# Brief
Please copy every line below that contains the string "userRoutes".

# Record extracts
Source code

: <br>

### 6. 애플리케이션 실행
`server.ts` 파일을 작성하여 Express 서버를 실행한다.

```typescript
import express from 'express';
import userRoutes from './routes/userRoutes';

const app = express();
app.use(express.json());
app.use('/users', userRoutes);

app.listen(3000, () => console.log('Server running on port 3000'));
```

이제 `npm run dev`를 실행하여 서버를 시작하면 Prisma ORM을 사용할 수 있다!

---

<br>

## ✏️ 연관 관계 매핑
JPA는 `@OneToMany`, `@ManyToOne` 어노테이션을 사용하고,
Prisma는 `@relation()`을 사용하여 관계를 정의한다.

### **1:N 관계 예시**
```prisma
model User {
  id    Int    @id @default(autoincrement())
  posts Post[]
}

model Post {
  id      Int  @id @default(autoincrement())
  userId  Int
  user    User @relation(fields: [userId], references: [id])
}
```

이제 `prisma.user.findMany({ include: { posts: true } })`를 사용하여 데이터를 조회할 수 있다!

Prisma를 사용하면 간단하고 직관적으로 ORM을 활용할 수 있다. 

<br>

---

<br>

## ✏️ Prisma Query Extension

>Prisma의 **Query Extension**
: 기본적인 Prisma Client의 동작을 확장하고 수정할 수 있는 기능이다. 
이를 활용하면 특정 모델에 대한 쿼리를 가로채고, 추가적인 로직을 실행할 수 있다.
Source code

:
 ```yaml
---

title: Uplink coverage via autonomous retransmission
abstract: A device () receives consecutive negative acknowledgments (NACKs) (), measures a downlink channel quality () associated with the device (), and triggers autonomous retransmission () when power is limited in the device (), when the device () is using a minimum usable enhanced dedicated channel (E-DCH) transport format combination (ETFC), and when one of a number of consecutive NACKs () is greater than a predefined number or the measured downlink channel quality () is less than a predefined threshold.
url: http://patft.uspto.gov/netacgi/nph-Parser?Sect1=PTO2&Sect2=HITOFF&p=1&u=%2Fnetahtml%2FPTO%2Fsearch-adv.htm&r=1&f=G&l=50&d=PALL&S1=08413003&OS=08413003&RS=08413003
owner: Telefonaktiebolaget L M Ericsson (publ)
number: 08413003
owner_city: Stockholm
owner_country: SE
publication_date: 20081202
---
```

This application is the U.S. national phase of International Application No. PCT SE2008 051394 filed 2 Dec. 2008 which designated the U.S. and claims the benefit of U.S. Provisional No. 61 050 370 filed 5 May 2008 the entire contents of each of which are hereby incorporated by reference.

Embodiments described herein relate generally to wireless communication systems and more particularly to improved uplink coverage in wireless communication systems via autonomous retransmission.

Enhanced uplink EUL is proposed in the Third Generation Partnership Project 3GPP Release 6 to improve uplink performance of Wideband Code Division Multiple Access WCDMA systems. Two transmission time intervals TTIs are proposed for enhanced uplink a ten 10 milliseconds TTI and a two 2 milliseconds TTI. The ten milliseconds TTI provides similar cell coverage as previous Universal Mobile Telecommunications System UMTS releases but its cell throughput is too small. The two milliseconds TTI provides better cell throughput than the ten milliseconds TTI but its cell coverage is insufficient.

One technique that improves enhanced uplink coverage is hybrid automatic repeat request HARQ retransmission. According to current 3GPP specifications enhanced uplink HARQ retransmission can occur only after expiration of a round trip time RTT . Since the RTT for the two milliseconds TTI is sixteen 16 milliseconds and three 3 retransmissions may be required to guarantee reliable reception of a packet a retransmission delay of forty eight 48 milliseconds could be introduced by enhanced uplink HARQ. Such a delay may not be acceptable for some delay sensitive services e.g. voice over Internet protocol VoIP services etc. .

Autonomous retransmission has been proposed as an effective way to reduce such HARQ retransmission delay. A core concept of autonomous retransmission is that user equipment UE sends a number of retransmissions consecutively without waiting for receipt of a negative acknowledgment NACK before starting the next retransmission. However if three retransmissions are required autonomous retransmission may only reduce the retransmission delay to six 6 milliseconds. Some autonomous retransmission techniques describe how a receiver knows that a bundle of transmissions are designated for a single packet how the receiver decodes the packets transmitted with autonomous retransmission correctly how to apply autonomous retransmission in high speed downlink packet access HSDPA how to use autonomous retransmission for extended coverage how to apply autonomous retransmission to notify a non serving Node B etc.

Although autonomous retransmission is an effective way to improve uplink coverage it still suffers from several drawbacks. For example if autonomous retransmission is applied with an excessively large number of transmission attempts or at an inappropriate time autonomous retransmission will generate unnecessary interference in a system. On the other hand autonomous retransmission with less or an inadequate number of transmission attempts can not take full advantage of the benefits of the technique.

# Response for this exercise
import userRoutes from './routes/userRoutes';
app.use('/users', userRoutes);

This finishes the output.